(Data items)
..............................
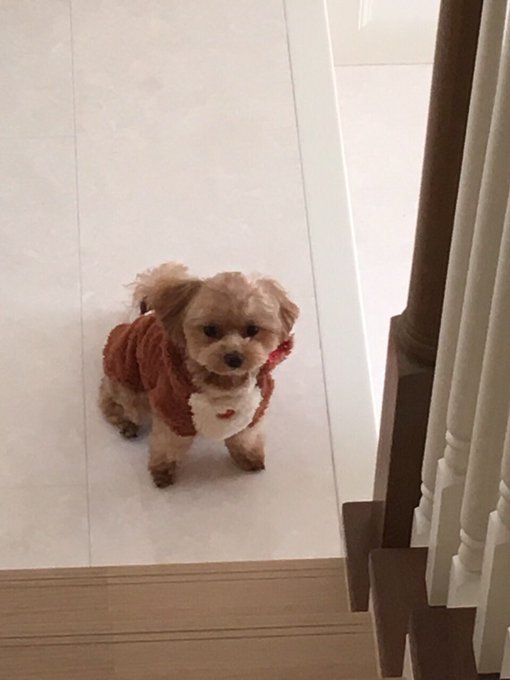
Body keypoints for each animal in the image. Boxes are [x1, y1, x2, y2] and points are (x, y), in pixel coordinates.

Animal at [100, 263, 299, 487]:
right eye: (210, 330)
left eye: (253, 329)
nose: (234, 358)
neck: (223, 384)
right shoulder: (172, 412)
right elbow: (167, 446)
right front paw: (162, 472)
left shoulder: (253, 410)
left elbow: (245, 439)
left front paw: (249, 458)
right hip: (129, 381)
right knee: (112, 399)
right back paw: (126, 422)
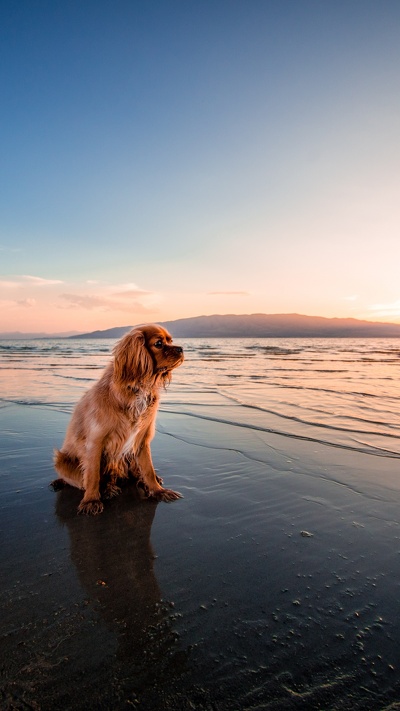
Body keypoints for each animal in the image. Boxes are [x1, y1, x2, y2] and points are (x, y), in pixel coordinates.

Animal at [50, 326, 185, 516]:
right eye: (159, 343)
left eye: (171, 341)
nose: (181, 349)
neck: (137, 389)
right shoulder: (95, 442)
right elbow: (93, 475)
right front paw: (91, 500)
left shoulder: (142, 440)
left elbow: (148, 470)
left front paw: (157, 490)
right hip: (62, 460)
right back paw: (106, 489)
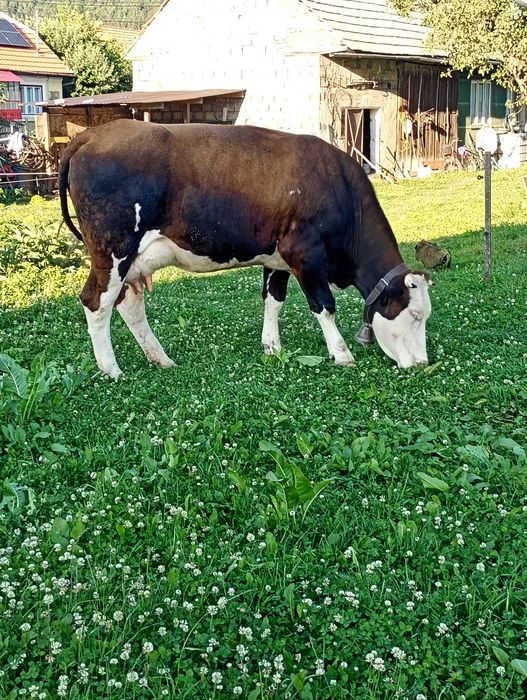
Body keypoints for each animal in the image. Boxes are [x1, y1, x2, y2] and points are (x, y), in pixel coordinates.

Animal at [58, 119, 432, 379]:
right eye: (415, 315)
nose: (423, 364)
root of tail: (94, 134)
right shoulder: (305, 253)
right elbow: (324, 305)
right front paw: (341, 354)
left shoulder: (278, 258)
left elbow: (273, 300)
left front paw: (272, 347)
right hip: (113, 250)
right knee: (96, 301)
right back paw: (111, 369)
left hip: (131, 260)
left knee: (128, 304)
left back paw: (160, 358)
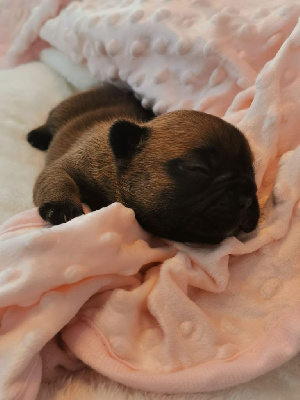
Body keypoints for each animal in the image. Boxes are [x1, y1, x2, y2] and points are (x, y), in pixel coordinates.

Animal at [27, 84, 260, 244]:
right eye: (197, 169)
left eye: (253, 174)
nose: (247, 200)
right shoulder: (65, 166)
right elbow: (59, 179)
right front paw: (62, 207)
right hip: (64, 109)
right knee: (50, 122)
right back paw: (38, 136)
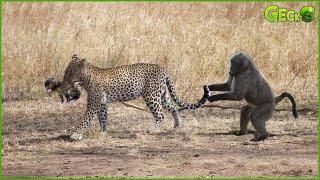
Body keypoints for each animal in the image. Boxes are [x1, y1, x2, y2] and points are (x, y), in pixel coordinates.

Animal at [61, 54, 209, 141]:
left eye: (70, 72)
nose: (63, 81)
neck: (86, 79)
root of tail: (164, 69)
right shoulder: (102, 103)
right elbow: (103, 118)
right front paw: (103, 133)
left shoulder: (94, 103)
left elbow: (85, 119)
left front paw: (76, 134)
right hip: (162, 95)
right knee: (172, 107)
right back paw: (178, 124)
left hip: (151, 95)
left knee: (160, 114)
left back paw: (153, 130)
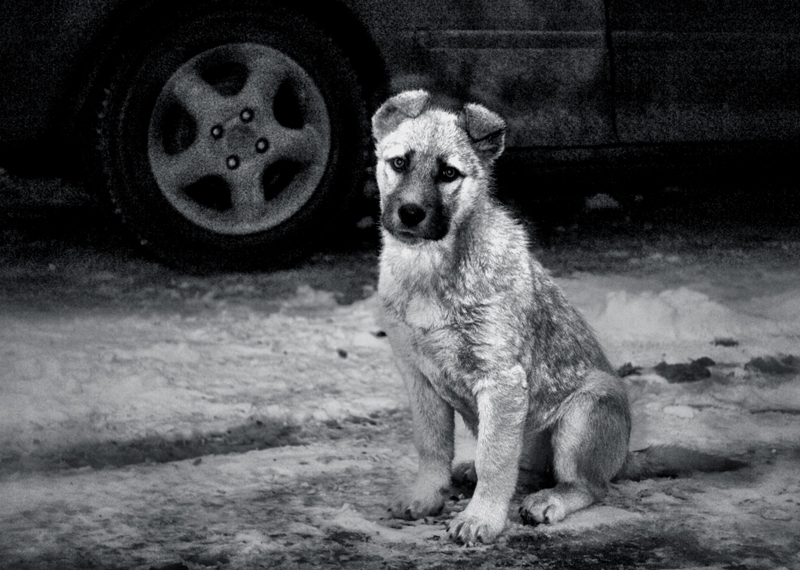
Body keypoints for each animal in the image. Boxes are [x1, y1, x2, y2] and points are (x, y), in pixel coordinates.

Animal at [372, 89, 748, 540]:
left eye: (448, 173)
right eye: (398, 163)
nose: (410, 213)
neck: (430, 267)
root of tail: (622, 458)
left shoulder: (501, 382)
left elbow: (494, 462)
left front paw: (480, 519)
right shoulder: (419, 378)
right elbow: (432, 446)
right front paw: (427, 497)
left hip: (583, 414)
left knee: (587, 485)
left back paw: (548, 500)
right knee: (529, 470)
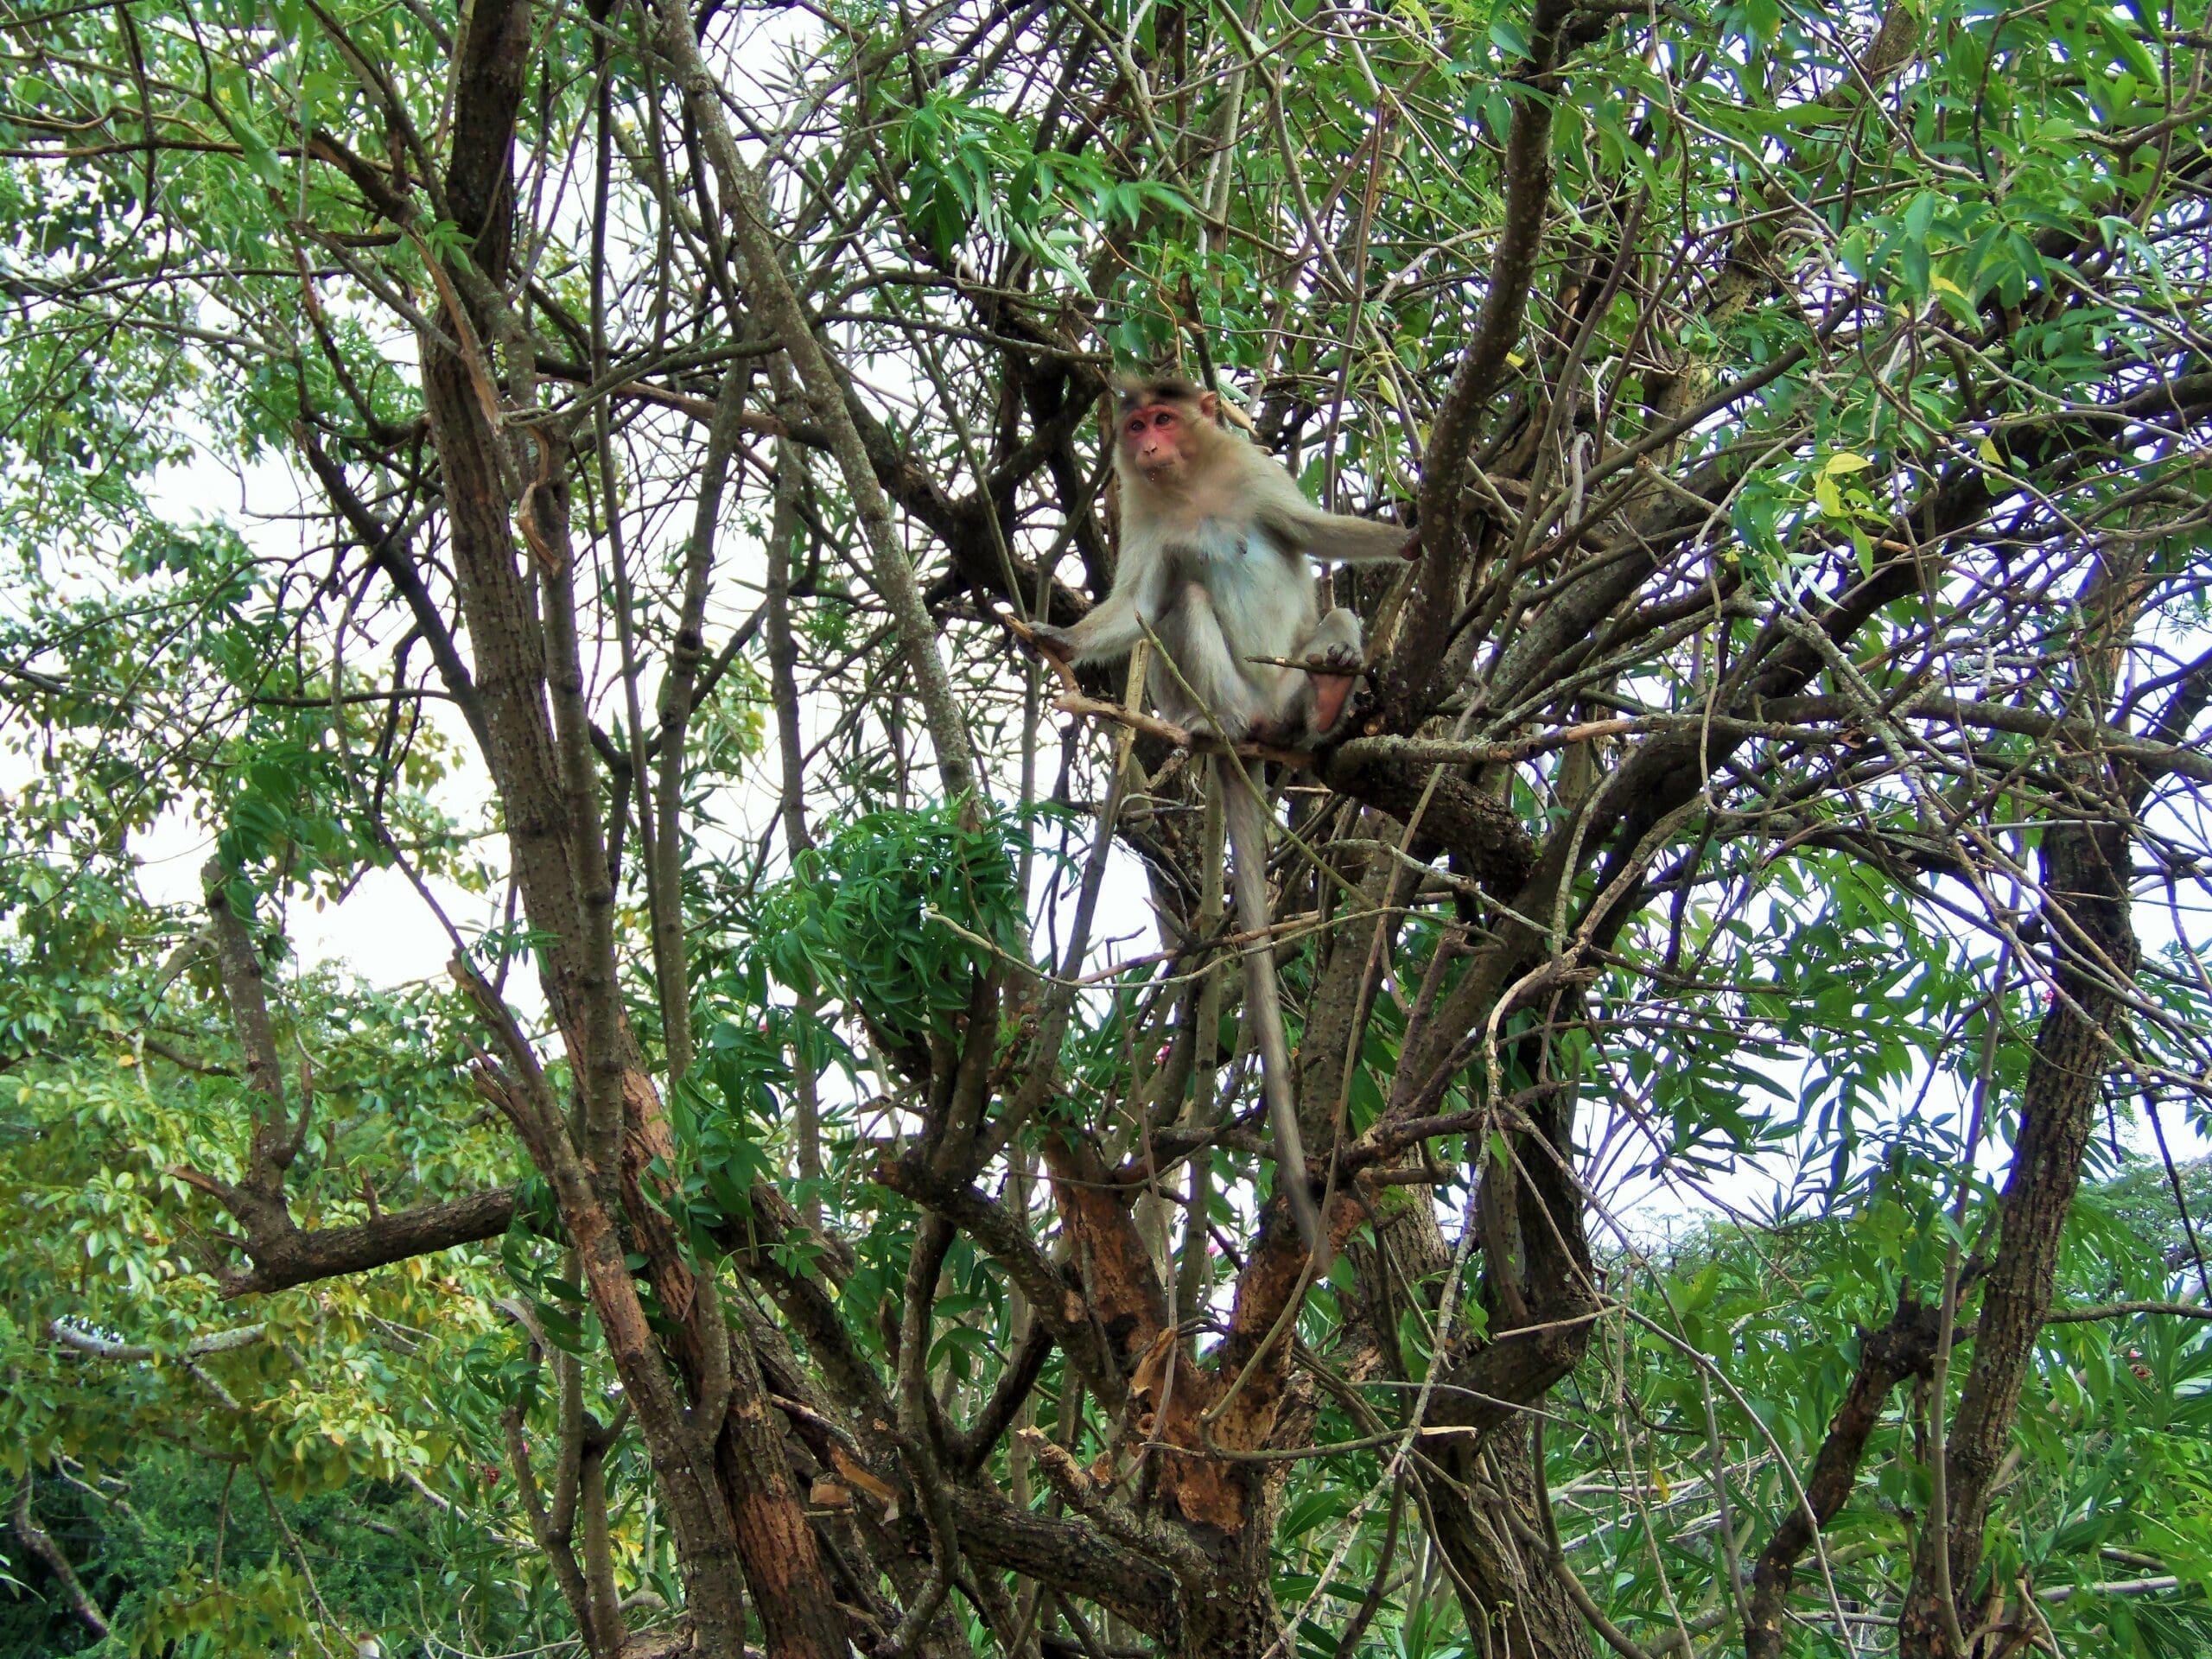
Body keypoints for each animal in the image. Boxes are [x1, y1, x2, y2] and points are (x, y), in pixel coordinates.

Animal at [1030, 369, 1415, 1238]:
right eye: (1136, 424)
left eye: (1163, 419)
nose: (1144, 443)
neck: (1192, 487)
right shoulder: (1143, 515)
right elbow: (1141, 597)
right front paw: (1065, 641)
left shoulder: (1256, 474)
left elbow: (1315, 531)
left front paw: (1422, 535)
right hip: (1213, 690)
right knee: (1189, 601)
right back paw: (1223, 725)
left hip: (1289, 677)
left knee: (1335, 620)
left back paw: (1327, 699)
..............................
» **Brief**
Your answer must be the entries repeated exactly, with no pictures.

» **Answer section**
Body keypoints for each animal in the image. Boxes are [x1, y1, x2, y2] and points are (x, y), in pixel coordinates.

Animal at [100, 263, 299, 487]:
right eye: (210, 330)
left eye: (253, 329)
nose: (234, 358)
neck: (223, 384)
right shoulder: (172, 412)
right elbow: (167, 446)
right front paw: (162, 472)
left shoulder: (253, 410)
left elbow: (245, 439)
left front paw: (249, 458)
right hip: (129, 381)
right knee: (112, 399)
right back paw: (126, 422)
Body keypoints for each animal in the image. Boxes are [x1, y1, x2, y2] and points are (x, y), in pixel coordinates.

Animal at [50, 326, 185, 516]:
right eye: (159, 343)
left eye: (171, 341)
nose: (181, 349)
neck: (137, 389)
right shoulder: (95, 442)
right elbow: (93, 475)
right front paw: (91, 500)
left shoulder: (142, 440)
left elbow: (148, 470)
left front paw: (157, 490)
right hip: (62, 460)
right back paw: (106, 489)
Body keypoints for each animal in the image. Boxes are [x1, y1, x2, y2] and points are (x, y), in pixel coordinates.

Animal at [58, 119, 432, 379]:
right eye: (415, 315)
nose: (423, 364)
root of tail: (94, 134)
right shoulder: (305, 253)
right elbow: (324, 305)
right front paw: (341, 354)
left shoulder: (278, 258)
left elbow: (273, 300)
left front paw: (272, 347)
right hip: (113, 250)
right knee: (96, 301)
right back paw: (111, 369)
left hip: (131, 260)
left knee: (128, 304)
left back paw: (160, 358)
Body keypoints for each animal in the image. Boxes are [x1, y1, x2, y2] and points are (x, y), in pixel coordinates.

Animal at [27, 84, 260, 244]:
right eye: (197, 169)
left eye: (253, 174)
nose: (247, 200)
right shoulder: (65, 166)
right elbow: (59, 179)
right front paw: (62, 207)
right hip: (64, 109)
right knee: (50, 122)
right back paw: (38, 136)
Body keypoints for each animal in the image. Boxes are [x1, y1, x2, y2] and points are (x, y), in pixel coordinates.

Animal at [61, 54, 209, 141]:
left eye: (70, 72)
nose: (63, 81)
neck: (86, 79)
root of tail: (164, 69)
right shoulder: (102, 103)
right elbow: (103, 118)
right front paw: (103, 133)
left shoulder: (94, 103)
left elbow: (85, 119)
left front paw: (76, 134)
right hip: (162, 95)
right knee: (172, 107)
right back paw: (178, 124)
left hip: (151, 95)
left knee: (160, 114)
left back paw: (153, 130)
Body keypoints for each animal in the image. Boxes are [x1, y1, x2, y2] and points are (x, y), in pixel coordinates.

Animal at [372, 89, 748, 540]:
left eye: (448, 173)
right eye: (398, 163)
nose: (410, 213)
neck: (430, 267)
root of tail: (622, 458)
left shoulder: (501, 382)
left elbow: (494, 462)
left front paw: (480, 519)
right shoulder: (419, 378)
right elbow: (432, 446)
right front paw: (427, 497)
left hip: (583, 414)
left knee: (587, 485)
left back paw: (548, 500)
right knee: (529, 470)
Body keypoints for each animal in the image. Boxes are [x1, y1, x2, y2] and points are (x, y), in pixel coordinates.

Animal at [1030, 369, 1415, 1238]:
right eye: (1136, 424)
left eye: (1163, 419)
nose: (1144, 443)
neck: (1192, 487)
right shoulder: (1143, 515)
right elbow: (1141, 597)
right front paw: (1065, 641)
left shoulder: (1256, 474)
left elbow: (1315, 531)
left front paw: (1422, 535)
right hip: (1213, 690)
right knee: (1189, 601)
right back paw: (1223, 725)
left hip: (1289, 677)
left knee: (1335, 620)
left back paw: (1327, 699)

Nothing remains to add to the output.